Division of Gastroenterology and Hepatology, Stanford University School of Medicine, Stanford, CA.
Division of Gastroenterology, University of Washington, Seattle, WA.
JCO Clin Cancer Inform. 2022 Jun;6:e2200039. doi: 10.1200/CCI.22.00039.

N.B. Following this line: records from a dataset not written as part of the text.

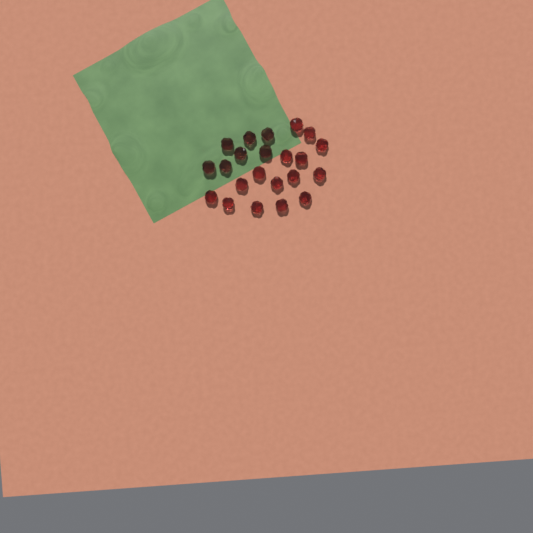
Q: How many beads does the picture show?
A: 22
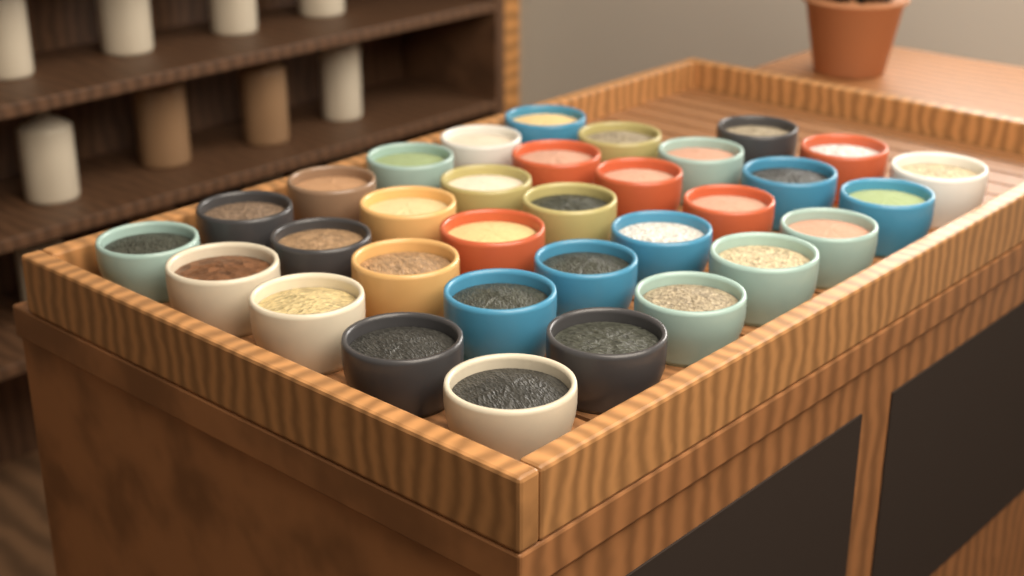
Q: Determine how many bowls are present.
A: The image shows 33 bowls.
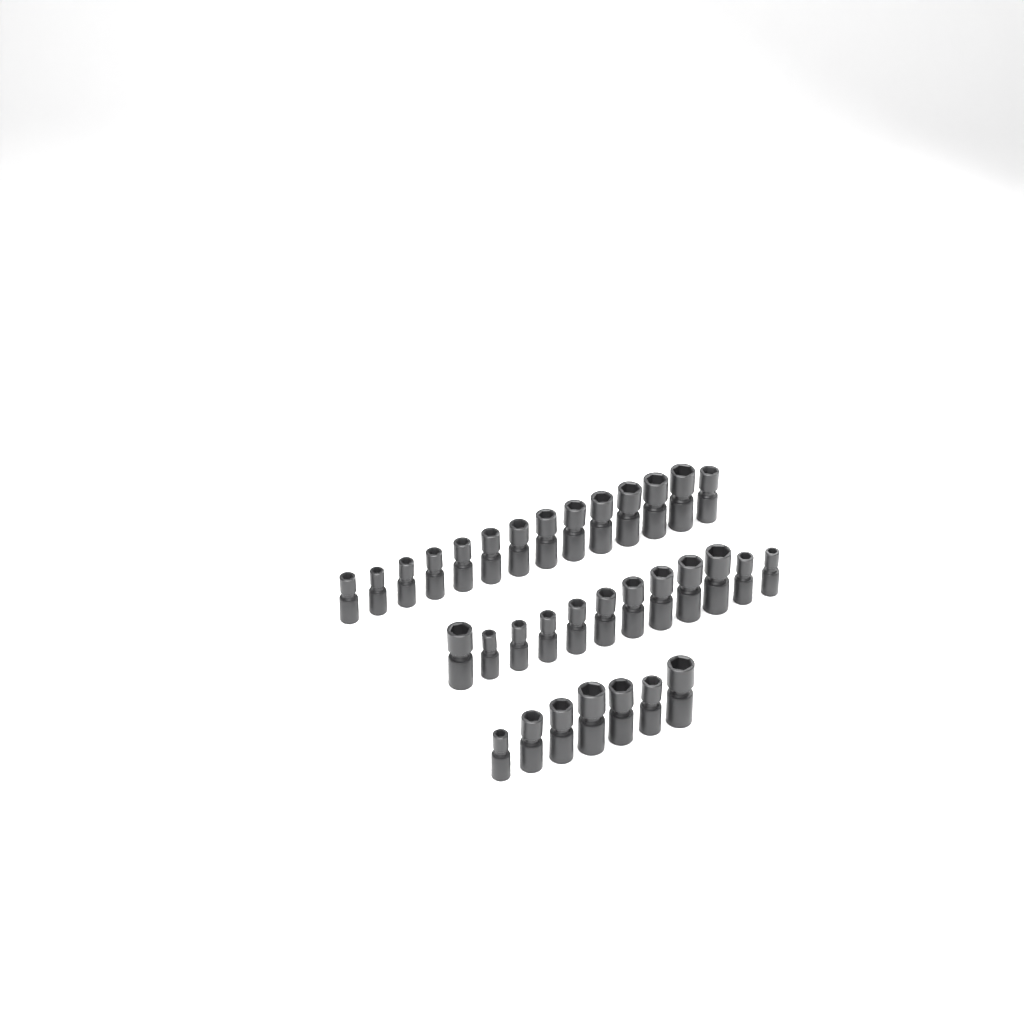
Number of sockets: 33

Noncardia gastric cancer (NCGC) is a leading cause of global cancer mortality, and is often diagnosed at advanced stages. Development of NCGC risk models within electronic health records (EHR) may allow for improved cancer prevention. There has been much recent interest in use of machine learning (ML) for cancer prediction, but few studies comparing ML with classical statistical models for NCGC risk prediction.
We trained models using logistic regression (LR) and four commonly used ML algorithms to predict NCGC from age-/sex-matched controls in two EHR systems: Stanford University and the University of Washington (UW). The LR model contained well-established NCGC risk factors (intestinal metaplasia histology, prior infection, race, ethnicity, nativity status, smoking history, anemia), whereas ML models agnostically selected variables from the EHR. Models were developed and internally validated in the Stanford data, and externally validated in the UW data. Hyperparameter tuning of models was achieved using cross-validation. Model performance was compared by accuracy, sensitivity, and specificity.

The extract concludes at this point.